Şarabın tamamen metalaşması, pazarın büyümesi, globalleşmesi için not verilmesi lazım. Robert Parker’ın ticari dehası bu. Şarapları 100 üzerine notlayan ilk yazar o. Basit Amerikalı tüketiciyle tam çakışan bir damağı var Parker’ın
Geçen haftaki yazımda 1970’lere kadar şarap konusundaki söylemlerin daha çok mecaz ve teşbihlere dayanan şiirsel bir temeli olduğunu, edebi dallarda olduğu gibi daha çok yazarın duygularını yansıttığını belirttim. Müsaadenizle geçen hafta kaldığım yerden devam edeyim.
Kapitalizmin gelişmesi, global boyutlara ulaşması ve rasyonelleşme birlikte yürüyor. Bu süreç aynı zamanda alımı ve satımı kısıtlı bir alan içinde kalan, uluslararası pazarda ticareti söz konusu olmayan mal, hizmet ve ürünlerin de bu pazarda devinime girmesi, tam anlamıyla bir metaya dönüşmesi demek oluyor.
Bu sürecin gelişmesi için nesnel ve herkesin anlayacağı kriterler gerekli. Bir şarap için “Beni güneşli bir bahar günü ılık ılık esen meltem rüzgarı gibi gıdıkladı” diye yazsanız, en iyi ihtimalle birileri okuyup “Abi bizi de Meltem abla gıdıkladı” diye dalgasını geçer. Ama
“Bu şarap 100 üzerinden 99” deseniz, adınız da Robert Parker ise hemen etiketine, verdiğiniz not yapıştırılır,
o şarabın fiyatı da ikiye-üçe katlanır.
Metrik sisteme dayanan rakamlar her zaman sıfat ve mecazlardan daha etkili. Ama elbette rakamları veren kişinin “uzman” ve “profesyonel” olduğuna tüketicinin inanması lazım. Eğer hem uzman addedilirseniz hem de Don Kişot gibi geçerli yeldeğirmenlerine, hiyerarşilere karşı kılıcınızı çekerseniz
ne mutlu size. Bir taşla iki kuş!
Avukatlığı bırakıyor
Şimdi bir şarap değerlendirme sistemi düşünün ki hem “bilimsel” bir temele otursun hem de kurulu hiyerarşileri altüst etsin. Bunu becerip bu işi ticarileştiren kimse elbet turnayı gözünden vurur.
Şu anda etkisi azalmış olsa da Amerika’da 1980’lerde ortaya çıkan Robert Parker da turnayı gözünden vuran kişi. Bill Gates ile Steven Jobs tek bir kişi olsa. İşte Parker o!

# Çıkarılan veri
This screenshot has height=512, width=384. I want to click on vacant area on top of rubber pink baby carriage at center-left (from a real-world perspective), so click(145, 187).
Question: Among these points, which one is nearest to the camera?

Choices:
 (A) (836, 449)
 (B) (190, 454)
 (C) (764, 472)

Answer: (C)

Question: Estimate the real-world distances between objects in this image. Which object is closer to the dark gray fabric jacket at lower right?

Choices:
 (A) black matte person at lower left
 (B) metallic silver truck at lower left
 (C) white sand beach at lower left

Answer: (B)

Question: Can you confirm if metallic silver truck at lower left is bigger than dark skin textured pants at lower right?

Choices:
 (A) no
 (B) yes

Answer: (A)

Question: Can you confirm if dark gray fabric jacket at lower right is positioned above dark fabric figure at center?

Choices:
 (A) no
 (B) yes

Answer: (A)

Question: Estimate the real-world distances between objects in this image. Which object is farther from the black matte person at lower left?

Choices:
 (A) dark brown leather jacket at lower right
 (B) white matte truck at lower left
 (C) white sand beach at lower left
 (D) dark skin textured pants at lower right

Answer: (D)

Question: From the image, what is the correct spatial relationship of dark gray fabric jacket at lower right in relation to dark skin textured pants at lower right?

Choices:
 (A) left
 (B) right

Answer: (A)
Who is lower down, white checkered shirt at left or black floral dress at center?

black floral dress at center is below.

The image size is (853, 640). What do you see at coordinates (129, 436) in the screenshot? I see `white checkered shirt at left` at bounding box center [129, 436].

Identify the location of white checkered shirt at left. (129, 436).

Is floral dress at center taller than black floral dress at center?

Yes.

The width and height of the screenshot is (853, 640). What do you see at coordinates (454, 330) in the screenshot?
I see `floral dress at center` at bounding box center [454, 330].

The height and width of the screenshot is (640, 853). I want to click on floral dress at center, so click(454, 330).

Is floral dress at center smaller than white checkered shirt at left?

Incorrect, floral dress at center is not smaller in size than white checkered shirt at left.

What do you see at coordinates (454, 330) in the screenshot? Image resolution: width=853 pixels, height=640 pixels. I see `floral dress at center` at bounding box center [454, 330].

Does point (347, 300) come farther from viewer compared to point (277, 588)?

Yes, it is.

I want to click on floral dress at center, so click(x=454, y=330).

# Verilen istek 1
Verilen metni "Metrik sisteme dayanan" ifadesinden "taşla iki kuş!" ifadesine kadar, "Don Kişot" yerine "Robin Hood" koyarak yeniden yazın.
# Verilen istek 2
Verilen metne göre Robert Parker, şarapları kaç üzerinden notlayan ilk yazardır?
Bu veri başka bir kaynaktan alınmıştır.

# Tam yanıt 1
Metrik sisteme dayanan rakamlar her zaman sıfat ve mecazlardan daha etkili. Ama elbette rakamları veren kişinin “uzman” ve “profesyonel” olduğuna tüketicinin inanması lazım. Eğer hem uzman addedilirseniz hem de Robin Hood gibi geçerli yeldeğirmenlerine, hiyerarşilere karşı kılıcınızı çekerseniz
ne mutlu size. Bir taşla iki kuş!

# Tam yanıt 2
100 üzerinden.